The Ramsay Health Care Limited (ASX: RHC) share price fell 3% to $70 after the company released its annual results this morning. Here's what you need to know. It grew revenue 0.2% to $8.7 billion (up 4.1% in constant currency. Earnings before interest and tax (EBIT) grew 5% to $943 million, while Net profit after tax (NPAT) grew 9% to $489 million.
Core NPAT grew 13% to $543 million, while earnings per share grew 9% to 234.9 cents. In total dividends were up 13% to 134.5 cents. Its outlook was for Core EPS growth of between 8% and 10% in 2018.
So what?
It was a strong result for Ramsay, and in sharp contrast to one of its smaller Australian competitors, Healthscope Ltd (ASX: HSO). Whereas Healthscope grew its revenues by 4% and EBIT fell 0.7%, Ramsay's Australian revenues grew 7% and its EBIT jumped 13%. Ramsay's strategy of owning emergency departments and pharmacies in addition to its core hospitals appears to be paying off.
While the Australian operations remain the highlight, Ramsay also continues to expand in France and the UK, where the business environment is not nearly so buoyant. Management continues to focus on forming local clusters of related services (e.g. patient transport businesses, day surgeries, etc) which should continue to drive growth over time:
Now what?
Over the long term, Ramsay continues to see the key drivers of its recent growth continuing. The global population is ageing (life expectancy grew 2 years over the past decade), new healthcare treatments are driving up the cost of treatment, and chronic disease is growing at a rapid rate.

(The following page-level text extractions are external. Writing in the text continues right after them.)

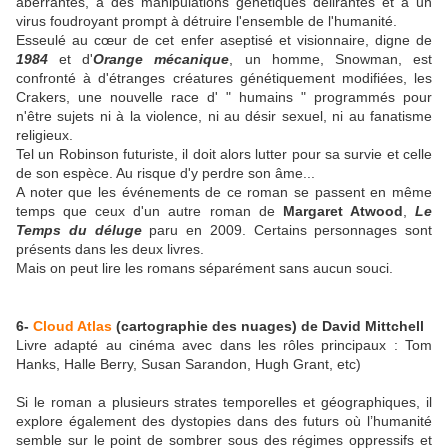
aberrantes, à des manipulations génétiques délirantes et à un
virus foudroyant prompt à détruire l'ensemble de l'humanité.
Esseulé au cœur de cet enfer aseptisé et visionnaire, d
igne de
1984
et
d'
Orange mécanique
, un homme, Snowman, est
confronté à d'étranges créatures génétiquement modifiées, les
Crakers, une nouvelle race d' " humains " programmés pour
n'être sujets ni à la violence, ni au désir sexuel, ni au fanatisme
religieux.
Tel un Robinson futuriste, il doit alors lutter pour sa survie et celle
de son espèce. Au risque d'y perdre son âme...
A noter que les événements de ce roman se passent en même
temps que ceux d'un autre roman de
Margaret Atwood
,
Le
Temps du déluge
paru en 2009. Certains personnages sont
présents dans les deux livres.
Mais on peut lire les romans séparément sans aucun souci.
6-
Cloud Atlas
(cartographie des nuages)
de
David Mittchell
Livre adapté au cinéma avec dans les rôles principaux : Tom
Hanks, Halle Berry, Susan Sarandon, Hugh Grant, etc)
Si le roman a plusieurs strates temporelles et géographiques, il
explore également des dystopies dans des futurs où l’humanité
semble sur le point de sombrer sous des régimes oppressifs et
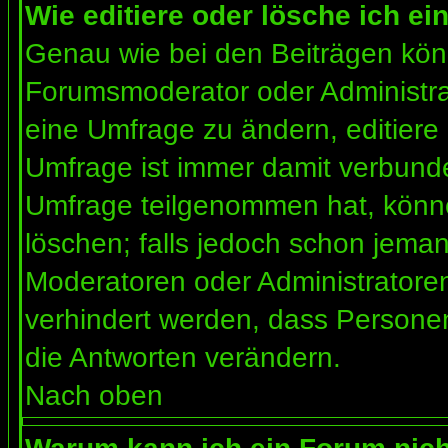
Wie editiere oder lösche ich e
Genau wie bei den Beiträgen kön
Forumsmoderator oder Administrat
eine Umfrage zu ändern, editiere
Umfrage ist immer damit verbund
Umfrage teilgenommen hat, könne
löschen; falls jedoch schon jema
Moderatoren oder Administratoren 
verhindert werden, dass Personen
die Antworten verändern.
Nach oben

Growth in demand for medical services is expected to continue to outstrip growth in the supply of medical facilities, which management considers will place Ramsay in an advantageous position over the long term. Although Ramsay carries a meaningful chunk of debt, the company doesn't look financially stressed, and should have plenty of liquidity to keep investing in future growth. While the Ramsay price tag is not cheap, demographic trends and its investment in growth could make it a long term winner.